Paris salió corriendo por la puerta de su apartamento, tras Milan, el que había cogido su sombrero en la boca y había salido corriendo.
-¡Milan, maldición, dame el sombrero!- exclamó Paris corriendo tras él.
Subió los peldaños de las escaleras de dos en dos e iba tan acelerada que chocó contra alguien y cayó hacia atrás.
-Perdón -murmuró Paris levantándose.
Frente a ella había una chica al menos media cabeza más alta que ella, con cabello por los hombros pelirrojo, ojos esmeralda y sonrisa desordenada.
-¿Es este tu gato? -dijo con una voz suave y agradable, sosteniendo a Milan en una mano y el sombrero en otra.
-Sí, él es Milan y ese es mi sombrero -dijo Paris con una pequeña sonrisa.
-Pues toma -dijo la chica, devolviéndole a Milan y el sombrero-. Por cierto, yo soy Lissa Sanders.
-Yo soy Paris Allen -dijo ella, estrechando la mano de la pelirroja.
****
-Lo siento, la casa está un poco desastrosa -se disculpó Paris, poniendo una taza de café humeante en la mesa de café frente a Lissa.
-Oh, deberías ver la mía. Soy un auténtico desastre -dijo Lissa, con una sonrisa.
Paris miró un momento la sonrisa de Lissa y se sentó en un sillón junto a la chica.
-Y, ¿eres de Denver o...? -preguntó Paris.
-Oh, sí, soy de aquí desde siempre, pero antes vivía en las afueras con mis padres y cuando terminé el instituto me mudé a aquí, ¿y tú?
Paris sonrió levemente. Le pareció algo bonito, una típica infancia a las afueras de la ciudad, con un columpio verde en el patio trasero y una rayuela dibujada con tiza en la acera delantera, y en el césped un gnomo de cerámica con el gorro rojo que rompería el niño del vecino con un balón.
-Yo simplemente cumplí dieciocho y me mudé -susurró Paris, sin querer dar más datos sobre su infancia.
Paris se levantó y cogió a Milan de la cama, y caminó por la habitación, acariciando la suave tripa del gato, el cual ronroneaba.
Lissa y Paris trabaron miradas, y compartieron sonrisas. Esa chica la hacía sentir bien.
****
Paris caminaba por la calle de adoquines, con una diminuta, casi inexistente sonrisa. Pero, de repente, la melodía volvió.
Esa odiosa melodía que ya cansaba a Paris, y que más bien era una mezcla entre una batería descoordinada y una guitarra desafinada.
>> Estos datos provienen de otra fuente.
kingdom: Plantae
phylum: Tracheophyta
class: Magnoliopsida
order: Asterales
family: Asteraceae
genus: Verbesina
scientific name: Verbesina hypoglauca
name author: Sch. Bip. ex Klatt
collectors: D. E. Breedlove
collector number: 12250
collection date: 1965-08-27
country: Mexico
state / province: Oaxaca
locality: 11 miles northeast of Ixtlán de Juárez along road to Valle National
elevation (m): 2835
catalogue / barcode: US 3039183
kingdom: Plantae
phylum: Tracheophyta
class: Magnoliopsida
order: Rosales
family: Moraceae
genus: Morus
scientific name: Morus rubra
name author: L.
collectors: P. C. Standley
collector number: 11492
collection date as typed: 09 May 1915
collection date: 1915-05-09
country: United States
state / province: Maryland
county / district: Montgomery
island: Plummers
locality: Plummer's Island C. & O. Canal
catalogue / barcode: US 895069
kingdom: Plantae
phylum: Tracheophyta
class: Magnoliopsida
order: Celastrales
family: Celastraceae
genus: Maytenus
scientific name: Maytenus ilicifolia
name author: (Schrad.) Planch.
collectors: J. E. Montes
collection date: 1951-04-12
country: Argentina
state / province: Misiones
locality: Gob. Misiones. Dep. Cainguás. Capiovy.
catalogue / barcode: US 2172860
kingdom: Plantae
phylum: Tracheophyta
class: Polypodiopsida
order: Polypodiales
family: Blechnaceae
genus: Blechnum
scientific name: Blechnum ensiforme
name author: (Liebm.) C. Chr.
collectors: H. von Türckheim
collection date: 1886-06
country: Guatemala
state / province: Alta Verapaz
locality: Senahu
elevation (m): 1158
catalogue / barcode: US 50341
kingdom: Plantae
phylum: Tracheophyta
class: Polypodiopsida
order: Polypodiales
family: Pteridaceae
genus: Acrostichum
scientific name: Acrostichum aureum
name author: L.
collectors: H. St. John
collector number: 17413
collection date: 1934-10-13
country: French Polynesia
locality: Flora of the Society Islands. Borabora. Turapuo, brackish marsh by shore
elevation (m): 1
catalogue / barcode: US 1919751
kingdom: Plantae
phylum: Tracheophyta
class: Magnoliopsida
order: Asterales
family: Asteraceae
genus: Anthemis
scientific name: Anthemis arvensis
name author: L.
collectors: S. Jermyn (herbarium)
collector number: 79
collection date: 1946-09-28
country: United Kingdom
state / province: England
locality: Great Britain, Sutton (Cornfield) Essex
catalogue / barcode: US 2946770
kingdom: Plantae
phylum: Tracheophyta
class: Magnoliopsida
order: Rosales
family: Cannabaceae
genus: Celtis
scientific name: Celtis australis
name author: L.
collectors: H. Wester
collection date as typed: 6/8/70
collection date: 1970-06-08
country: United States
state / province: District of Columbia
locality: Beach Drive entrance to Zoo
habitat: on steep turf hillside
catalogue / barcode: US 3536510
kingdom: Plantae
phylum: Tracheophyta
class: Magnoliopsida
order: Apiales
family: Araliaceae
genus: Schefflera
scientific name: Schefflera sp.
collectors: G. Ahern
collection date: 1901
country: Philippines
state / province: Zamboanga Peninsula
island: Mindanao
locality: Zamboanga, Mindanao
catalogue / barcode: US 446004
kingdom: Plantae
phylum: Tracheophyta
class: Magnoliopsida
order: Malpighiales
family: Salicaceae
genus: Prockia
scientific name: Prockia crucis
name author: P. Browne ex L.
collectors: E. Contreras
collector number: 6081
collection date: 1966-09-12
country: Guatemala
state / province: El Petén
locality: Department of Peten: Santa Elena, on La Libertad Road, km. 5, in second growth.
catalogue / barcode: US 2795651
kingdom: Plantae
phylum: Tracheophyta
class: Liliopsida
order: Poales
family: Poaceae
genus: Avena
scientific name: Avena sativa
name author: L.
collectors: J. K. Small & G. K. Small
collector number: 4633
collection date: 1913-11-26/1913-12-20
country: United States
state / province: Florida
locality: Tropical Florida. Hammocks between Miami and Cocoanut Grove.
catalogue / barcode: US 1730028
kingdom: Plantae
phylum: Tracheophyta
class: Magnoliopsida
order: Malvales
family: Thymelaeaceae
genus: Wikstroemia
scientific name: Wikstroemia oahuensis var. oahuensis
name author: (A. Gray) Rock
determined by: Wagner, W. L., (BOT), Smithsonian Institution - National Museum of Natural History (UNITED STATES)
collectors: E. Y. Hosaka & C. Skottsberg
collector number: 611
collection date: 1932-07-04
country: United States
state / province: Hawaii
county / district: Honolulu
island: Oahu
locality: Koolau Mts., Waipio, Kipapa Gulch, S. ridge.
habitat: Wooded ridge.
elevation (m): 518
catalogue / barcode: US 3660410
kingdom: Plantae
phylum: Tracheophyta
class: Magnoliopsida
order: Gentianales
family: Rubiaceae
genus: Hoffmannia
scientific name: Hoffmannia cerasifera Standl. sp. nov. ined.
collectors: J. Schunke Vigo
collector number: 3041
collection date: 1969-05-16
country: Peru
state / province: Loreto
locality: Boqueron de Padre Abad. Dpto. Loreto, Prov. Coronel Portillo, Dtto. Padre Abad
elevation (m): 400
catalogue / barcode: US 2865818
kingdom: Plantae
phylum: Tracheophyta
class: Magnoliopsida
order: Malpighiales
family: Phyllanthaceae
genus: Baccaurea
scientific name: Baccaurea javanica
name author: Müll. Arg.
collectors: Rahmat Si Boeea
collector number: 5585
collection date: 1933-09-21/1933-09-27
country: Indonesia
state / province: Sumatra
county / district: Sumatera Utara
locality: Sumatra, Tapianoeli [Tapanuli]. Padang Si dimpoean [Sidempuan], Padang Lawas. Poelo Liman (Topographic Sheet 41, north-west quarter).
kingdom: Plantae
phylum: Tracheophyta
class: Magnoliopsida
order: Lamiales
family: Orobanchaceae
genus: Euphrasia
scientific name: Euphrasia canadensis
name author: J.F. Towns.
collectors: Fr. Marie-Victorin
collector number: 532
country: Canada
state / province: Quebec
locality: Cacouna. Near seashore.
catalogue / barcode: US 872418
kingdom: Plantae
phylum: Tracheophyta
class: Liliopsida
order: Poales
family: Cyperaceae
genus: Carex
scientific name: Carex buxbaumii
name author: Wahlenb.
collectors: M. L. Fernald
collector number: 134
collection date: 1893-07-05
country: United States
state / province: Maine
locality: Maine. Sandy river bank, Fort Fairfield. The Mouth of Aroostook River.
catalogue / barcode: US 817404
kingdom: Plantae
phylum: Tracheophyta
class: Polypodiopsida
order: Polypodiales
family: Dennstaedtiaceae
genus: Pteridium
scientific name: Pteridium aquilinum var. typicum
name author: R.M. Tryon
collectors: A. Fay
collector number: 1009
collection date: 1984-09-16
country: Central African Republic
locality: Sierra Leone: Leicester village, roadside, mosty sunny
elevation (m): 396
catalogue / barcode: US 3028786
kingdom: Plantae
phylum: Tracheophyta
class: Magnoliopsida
Paró en seco, haciendo que la persona detrás chocara contra ella, soltando un taco y desapareciendo.
Paris cerró los ojos, respiró hondo varias veces y notó como la melodía se iba atenuando hasta desaparacer. Y continuó caminando hasta la tienda de segunda mano en la que ayudaba, ya que el dinero ahí ganado iba para un orfanato cercano, al que iba los jueves a leerle a los niños.
Entró por la puerta de madera y cristal, y la pequeña campana sobre esta emitió un sonoro ding.
-¡Paris, hola, muchacha! -exclamó Denise, la gerente.
-Hola, Denise. Vengo a relevarte -dijo Paris.
-De acuerdo, muchacha, porque ya estoy harta -se quejó ella, mientras cogía su bolso-. ¡Adiós, Paris! -exclamó Denise desapareciendo por la puerta.
Paris se sentó en un taburete tras el mostrador y rebuscó bajo este una caja de cartón celeste con lunares blancos, y de esta sacó una máquina de escribir de segunda mano que le había regalado Denise. La máquina era celeste, con las teclas ligeramente amarillentas y el resto de detalles en negro.
Paris sacó de otra caja una cinta de tinta, la colocó y sacó un folio. Lo colocó en su sitio, y puso sus dedos suavemente en las teclas amarillentas.
Sin pensarlo dos veces, sus dedos comenzaron a moverse a una velocidad vertiginosa.
Querido Leo:
Te echo de menos, es duro seguir sin ti. Ya nada es lo mismo, y mi apartamento está muy vacío.
He conocido a una chica. Es simpática y bonita, como una muñeca. Te encantaría.
Te escribo estas cartas ya no sé por qué, pero me ayudan a superar tu ida.
Siempre tuya,
-Paris Allen.
Paris sacó el papel con cuidado de la máquina de escribir y la dobló, para luego introducirlo en un sobre amarillento.
La guardó en su bolsillo, mientras atendía a una niña de cinco años que preguntaba por un viejo libro.